| TRY IT |
Could you filter the data below down to the lines that hold the word "rotate"?
--- START ---
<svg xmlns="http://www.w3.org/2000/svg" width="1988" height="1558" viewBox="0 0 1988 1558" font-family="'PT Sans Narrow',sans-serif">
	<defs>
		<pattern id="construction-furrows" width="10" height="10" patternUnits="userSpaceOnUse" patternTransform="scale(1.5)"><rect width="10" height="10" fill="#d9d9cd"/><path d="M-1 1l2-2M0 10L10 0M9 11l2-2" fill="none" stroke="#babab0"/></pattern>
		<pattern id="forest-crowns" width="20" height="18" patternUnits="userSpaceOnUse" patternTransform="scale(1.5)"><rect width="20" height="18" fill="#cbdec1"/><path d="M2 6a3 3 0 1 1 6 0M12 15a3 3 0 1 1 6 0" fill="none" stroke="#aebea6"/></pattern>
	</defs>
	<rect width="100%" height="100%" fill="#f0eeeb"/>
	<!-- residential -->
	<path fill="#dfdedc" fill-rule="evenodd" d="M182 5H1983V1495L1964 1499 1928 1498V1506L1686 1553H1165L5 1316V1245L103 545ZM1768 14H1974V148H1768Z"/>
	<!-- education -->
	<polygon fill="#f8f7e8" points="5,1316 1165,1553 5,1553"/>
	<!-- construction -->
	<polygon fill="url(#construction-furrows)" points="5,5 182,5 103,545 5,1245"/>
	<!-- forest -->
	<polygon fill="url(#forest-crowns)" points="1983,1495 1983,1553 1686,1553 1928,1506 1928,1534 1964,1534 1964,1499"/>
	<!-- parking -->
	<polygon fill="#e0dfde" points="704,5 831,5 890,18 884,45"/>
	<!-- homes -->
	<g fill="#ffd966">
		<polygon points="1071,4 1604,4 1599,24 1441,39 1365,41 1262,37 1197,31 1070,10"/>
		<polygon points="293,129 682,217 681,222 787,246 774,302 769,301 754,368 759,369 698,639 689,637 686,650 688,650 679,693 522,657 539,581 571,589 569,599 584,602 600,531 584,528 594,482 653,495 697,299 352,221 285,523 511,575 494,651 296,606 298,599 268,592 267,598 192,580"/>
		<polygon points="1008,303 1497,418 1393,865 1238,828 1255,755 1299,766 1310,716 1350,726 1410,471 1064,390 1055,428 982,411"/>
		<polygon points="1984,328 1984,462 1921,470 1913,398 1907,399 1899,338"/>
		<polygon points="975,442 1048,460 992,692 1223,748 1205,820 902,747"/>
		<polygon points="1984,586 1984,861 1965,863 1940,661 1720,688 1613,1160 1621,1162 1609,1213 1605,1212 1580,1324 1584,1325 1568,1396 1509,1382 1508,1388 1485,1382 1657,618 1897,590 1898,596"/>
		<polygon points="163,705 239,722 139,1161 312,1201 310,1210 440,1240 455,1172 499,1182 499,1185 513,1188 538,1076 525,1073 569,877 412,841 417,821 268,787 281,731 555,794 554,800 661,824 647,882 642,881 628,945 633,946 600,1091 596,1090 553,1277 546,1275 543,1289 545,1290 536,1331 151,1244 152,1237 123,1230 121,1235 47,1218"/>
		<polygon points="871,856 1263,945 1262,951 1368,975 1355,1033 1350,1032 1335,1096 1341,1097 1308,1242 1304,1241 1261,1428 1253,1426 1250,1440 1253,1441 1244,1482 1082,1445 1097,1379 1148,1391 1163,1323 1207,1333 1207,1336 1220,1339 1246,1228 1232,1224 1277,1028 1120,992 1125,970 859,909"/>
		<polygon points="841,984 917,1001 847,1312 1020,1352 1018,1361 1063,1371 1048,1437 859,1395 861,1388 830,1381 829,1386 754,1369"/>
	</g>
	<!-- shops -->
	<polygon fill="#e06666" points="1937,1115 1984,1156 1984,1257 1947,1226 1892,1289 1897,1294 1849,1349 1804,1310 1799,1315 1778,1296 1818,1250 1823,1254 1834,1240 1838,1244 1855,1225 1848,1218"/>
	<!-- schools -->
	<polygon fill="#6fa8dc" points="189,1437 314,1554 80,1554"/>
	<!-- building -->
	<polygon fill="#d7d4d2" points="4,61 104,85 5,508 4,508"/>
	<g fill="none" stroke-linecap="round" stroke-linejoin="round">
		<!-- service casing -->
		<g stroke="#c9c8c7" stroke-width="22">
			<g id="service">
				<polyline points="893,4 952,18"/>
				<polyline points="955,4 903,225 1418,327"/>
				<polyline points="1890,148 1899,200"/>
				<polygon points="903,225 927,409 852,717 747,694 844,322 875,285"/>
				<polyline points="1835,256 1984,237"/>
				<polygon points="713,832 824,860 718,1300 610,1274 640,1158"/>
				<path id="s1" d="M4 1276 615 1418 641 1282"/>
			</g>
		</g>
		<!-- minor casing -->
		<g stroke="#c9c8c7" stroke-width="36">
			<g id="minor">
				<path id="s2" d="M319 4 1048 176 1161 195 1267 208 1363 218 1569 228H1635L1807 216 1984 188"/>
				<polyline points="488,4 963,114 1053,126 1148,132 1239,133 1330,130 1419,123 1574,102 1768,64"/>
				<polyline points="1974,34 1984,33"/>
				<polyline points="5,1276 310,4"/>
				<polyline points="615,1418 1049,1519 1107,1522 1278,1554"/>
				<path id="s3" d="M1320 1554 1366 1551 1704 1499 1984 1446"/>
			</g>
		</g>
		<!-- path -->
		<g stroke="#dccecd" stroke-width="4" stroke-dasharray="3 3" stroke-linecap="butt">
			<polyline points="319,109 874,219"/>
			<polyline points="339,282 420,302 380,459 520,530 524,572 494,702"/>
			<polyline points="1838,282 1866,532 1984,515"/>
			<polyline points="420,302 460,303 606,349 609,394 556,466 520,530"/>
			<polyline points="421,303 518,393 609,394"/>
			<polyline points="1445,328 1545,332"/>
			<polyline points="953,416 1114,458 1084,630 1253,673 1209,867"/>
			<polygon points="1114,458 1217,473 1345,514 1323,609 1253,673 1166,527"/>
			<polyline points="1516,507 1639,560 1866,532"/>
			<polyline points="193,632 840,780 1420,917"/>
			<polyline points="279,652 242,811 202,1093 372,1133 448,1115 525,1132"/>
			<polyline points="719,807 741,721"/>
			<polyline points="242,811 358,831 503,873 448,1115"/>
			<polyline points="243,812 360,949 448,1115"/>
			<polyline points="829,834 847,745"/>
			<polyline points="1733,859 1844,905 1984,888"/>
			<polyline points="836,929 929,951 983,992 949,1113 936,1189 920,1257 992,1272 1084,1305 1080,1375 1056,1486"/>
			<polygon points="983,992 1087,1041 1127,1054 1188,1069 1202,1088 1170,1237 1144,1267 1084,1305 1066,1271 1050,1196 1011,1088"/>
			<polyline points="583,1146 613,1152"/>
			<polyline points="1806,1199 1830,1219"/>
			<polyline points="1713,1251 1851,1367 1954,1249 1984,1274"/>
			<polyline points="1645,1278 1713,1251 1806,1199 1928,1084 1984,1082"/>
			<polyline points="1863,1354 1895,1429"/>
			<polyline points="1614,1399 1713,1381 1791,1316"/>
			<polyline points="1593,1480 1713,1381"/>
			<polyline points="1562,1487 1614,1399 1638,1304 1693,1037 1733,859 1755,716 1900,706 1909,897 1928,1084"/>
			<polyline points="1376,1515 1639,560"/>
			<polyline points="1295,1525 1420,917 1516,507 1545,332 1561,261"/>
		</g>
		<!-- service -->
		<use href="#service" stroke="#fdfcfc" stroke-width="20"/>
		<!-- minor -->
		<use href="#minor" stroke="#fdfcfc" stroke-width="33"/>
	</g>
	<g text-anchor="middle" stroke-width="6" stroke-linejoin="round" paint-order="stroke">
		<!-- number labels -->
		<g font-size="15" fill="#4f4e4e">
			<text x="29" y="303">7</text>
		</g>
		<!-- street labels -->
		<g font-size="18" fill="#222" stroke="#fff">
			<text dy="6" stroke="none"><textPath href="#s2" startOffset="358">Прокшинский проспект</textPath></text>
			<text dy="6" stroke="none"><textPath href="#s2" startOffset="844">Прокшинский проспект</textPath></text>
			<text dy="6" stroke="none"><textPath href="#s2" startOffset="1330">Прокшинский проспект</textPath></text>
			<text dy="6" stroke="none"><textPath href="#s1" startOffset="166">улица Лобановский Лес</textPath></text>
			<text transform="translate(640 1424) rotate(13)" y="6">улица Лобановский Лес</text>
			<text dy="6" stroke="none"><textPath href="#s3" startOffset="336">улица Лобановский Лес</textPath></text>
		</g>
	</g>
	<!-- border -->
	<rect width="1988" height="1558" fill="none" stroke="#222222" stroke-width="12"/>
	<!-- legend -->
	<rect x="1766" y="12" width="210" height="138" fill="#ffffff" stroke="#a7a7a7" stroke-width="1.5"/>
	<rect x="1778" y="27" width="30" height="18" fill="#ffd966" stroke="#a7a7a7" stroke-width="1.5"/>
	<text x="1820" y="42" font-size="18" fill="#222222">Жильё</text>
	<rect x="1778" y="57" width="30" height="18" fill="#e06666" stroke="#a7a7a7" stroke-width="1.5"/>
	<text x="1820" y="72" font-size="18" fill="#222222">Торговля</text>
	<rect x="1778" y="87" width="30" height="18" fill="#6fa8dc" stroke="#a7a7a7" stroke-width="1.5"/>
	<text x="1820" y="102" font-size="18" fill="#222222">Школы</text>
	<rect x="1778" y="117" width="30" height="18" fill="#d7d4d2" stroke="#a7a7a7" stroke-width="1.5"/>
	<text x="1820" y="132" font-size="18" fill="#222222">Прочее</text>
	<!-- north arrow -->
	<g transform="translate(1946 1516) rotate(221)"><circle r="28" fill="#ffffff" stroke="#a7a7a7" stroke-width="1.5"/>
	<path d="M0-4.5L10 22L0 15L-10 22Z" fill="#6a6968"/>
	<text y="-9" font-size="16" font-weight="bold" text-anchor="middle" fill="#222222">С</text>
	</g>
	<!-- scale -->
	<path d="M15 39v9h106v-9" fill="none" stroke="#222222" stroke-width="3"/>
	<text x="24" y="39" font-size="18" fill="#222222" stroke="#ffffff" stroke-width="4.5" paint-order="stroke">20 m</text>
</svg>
--- END ---
| EXPECTED ANSWER |
			<text transform="translate(640 1424) rotate(13)" y="6">улица Лобановский Лес</text>
	<g transform="translate(1946 1516) rotate(221)"><circle r="28" fill="#ffffff" stroke="#a7a7a7" stroke-width="1.5"/>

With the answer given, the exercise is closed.